Sclerosing epithelioid fibrosarcoma (SEF) is an uncommon tumor of deep soft tissues, originally described in 1995 by Meis-Kindblom et al. In the current study, the authors identified 16 cases of SEF in the pathology files of their institutions and studied their pathologic features and disease course. The group consisted of six male and 10 female patients (age range, 14-55 years; mean age, 40 years), and the tumors were located in a limb or limb girdle (n = 7), base of the penis (n = 1), back or chest wall (n = 3), and head and neck (n = 5). Tumor size ranged from 3.7 to 22 cm (mean, 8.9 cm). Histologically, the SEFs were composed predominantly of small to moderate-size round to ovoid, relatively uniform cells, often with clear cytoplasm, embedded in a hyalinized fibrous stroma. The only consistent immunohistochemical finding was a strong, diffuse reactivity of tumor cells for vimentin. Ultrastructural analysis performed in eight cases confirmed their fibroblastic nature. Bone invasion and tumor necrosis, features not reported before, were found in six cases each. Treatment consisted of intralesional excision (n = 2), attempted wide local excision (n = 11), and amputation (n = 3), with either adjuvant radiation therapy (n = 9) or chemotherapy (n = 3).
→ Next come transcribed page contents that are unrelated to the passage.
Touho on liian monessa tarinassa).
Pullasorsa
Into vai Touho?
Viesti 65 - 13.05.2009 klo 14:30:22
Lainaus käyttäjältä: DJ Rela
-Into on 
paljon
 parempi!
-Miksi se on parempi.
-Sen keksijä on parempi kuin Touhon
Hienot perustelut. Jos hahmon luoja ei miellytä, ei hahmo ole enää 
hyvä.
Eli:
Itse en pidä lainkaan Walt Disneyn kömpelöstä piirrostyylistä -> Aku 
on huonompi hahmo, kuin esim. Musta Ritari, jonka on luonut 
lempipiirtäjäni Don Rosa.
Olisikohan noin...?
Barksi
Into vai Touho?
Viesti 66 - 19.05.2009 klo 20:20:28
Follow-up of at least 1 year in 14 cases revealed persistent disease or local recurrence in seven patients (50%), and distant metastasis in 12 patients (86%). Eight patients (57%) died of disease 16 to 86 months after diagnosis. Five patients were alive with disease as of last follow-up. SEF shares some pathologic features with two other fibrosing fibrosarcomas, low-grade fibromyxoid sarcoma and hyalinizing spindle cell tumor with giant rosettes, but in the authors' experience behaves clinically as a fully malignant sarcoma.